CHALLENGE: Exactly retype the lines below from the one containing "through a 30" through the end of the listing. Leave pictures out.

(Dataset excerpt)
--- start ---

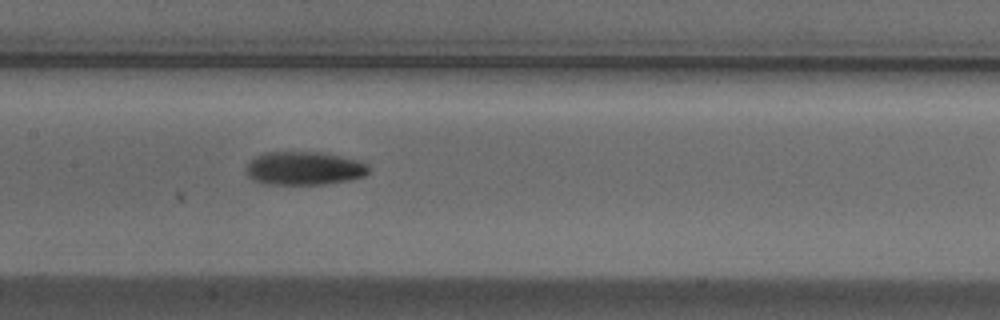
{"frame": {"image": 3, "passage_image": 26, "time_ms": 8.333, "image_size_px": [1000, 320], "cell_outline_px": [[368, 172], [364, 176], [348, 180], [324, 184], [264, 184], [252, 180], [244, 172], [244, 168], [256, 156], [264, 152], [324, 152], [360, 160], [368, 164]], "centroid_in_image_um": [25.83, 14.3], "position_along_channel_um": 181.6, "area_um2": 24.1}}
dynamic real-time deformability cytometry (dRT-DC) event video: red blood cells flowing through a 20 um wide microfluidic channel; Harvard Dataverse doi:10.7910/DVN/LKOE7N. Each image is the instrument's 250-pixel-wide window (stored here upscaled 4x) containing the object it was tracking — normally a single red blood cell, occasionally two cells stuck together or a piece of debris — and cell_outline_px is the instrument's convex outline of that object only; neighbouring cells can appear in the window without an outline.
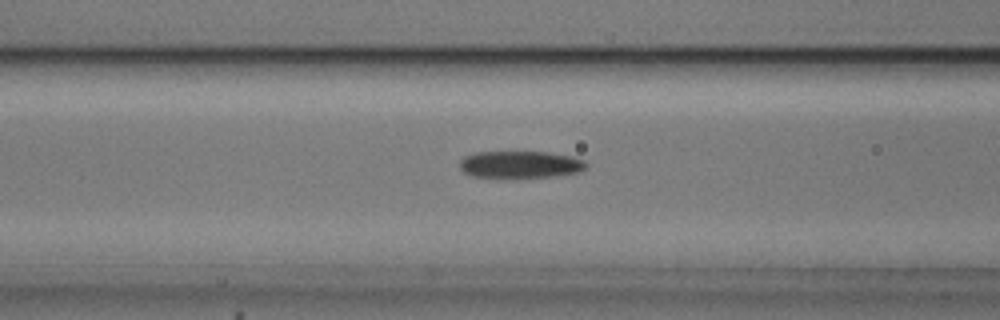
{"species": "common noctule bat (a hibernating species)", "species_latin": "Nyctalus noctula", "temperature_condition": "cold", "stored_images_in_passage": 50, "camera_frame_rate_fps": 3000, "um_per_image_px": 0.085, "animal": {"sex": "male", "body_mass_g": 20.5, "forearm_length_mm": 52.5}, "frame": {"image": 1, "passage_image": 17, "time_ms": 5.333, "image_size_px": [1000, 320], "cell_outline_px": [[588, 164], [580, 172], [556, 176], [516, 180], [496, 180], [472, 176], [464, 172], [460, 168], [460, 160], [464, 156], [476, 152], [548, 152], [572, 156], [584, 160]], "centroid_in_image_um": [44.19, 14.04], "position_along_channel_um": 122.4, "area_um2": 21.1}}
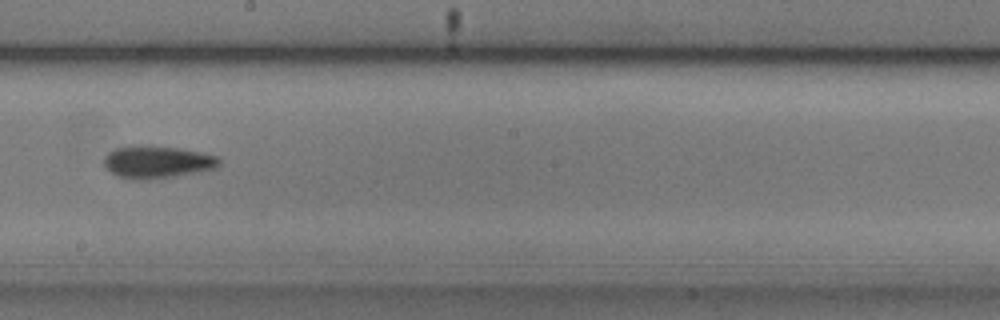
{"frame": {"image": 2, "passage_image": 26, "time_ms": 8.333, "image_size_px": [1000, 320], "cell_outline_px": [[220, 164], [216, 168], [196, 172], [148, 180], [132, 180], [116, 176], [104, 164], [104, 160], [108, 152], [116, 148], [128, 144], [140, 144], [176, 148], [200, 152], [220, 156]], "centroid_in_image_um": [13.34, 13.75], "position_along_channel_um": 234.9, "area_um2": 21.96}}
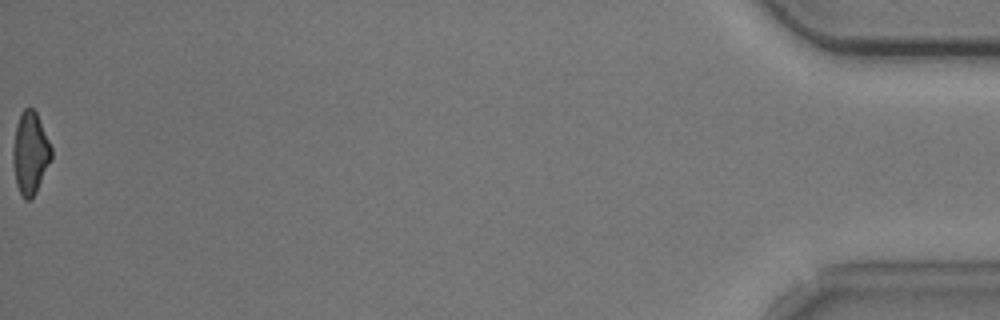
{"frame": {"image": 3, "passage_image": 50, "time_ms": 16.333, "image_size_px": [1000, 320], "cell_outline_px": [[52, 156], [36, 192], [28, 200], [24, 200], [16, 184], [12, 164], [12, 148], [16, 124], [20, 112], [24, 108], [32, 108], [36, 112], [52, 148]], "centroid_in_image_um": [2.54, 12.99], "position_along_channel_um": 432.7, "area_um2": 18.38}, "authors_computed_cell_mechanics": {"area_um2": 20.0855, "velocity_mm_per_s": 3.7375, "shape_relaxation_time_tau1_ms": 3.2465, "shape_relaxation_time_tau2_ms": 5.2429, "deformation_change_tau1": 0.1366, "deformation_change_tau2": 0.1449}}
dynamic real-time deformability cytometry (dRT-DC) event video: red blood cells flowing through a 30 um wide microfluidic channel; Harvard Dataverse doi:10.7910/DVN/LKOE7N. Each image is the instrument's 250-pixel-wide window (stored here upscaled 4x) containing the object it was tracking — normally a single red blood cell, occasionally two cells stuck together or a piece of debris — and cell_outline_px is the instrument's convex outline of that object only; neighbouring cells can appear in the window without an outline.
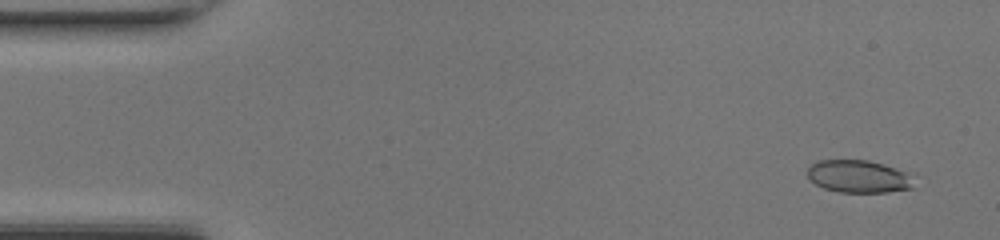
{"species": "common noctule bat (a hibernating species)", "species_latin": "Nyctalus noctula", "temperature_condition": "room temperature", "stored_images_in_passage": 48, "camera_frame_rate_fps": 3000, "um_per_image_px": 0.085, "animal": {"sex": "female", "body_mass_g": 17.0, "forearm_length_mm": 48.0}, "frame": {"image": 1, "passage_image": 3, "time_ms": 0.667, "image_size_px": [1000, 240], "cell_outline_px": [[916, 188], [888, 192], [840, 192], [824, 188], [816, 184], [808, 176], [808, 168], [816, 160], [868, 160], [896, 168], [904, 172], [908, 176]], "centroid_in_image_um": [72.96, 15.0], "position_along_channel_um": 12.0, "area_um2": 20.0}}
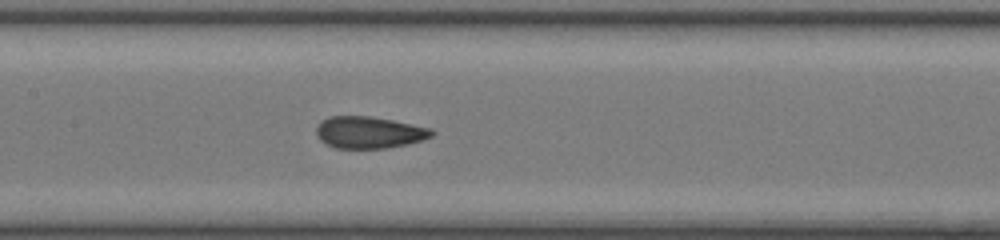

--- end ---

REPLY TO THE EXERCISE:
dynamic real-time deformability cytometry (dRT-DC) event video: red blood cells flowing through a 30 um wide microfluidic channel; Harvard Dataverse doi:10.7910/DVN/LKOE7N. Each image is the instrument's 250-pixel-wide window (stored here upscaled 4x) containing the object it was tracking — normally a single red blood cell, occasionally two cells stuck together or a piece of debris — and cell_outline_px is the instrument's convex outline of that object only; neighbouring cells can appear in the window without an outline.
{"species": "common noctule bat (a hibernating species)", "species_latin": "Nyctalus noctula", "temperature_condition": "room temperature", "stored_images_in_passage": 48, "camera_frame_rate_fps": 3000, "um_per_image_px": 0.085, "animal": {"sex": "female", "body_mass_g": 17.0, "forearm_length_mm": 48.0}, "frame": {"image": 1, "passage_image": 3, "time_ms": 0.667, "image_size_px": [1000, 240], "cell_outline_px": [[916, 188], [888, 192], [840, 192], [824, 188], [816, 184], [808, 176], [808, 168], [816, 160], [868, 160], [896, 168], [904, 172], [908, 176]], "centroid_in_image_um": [72.96, 15.0], "position_along_channel_um": 12.0, "area_um2": 20.0}}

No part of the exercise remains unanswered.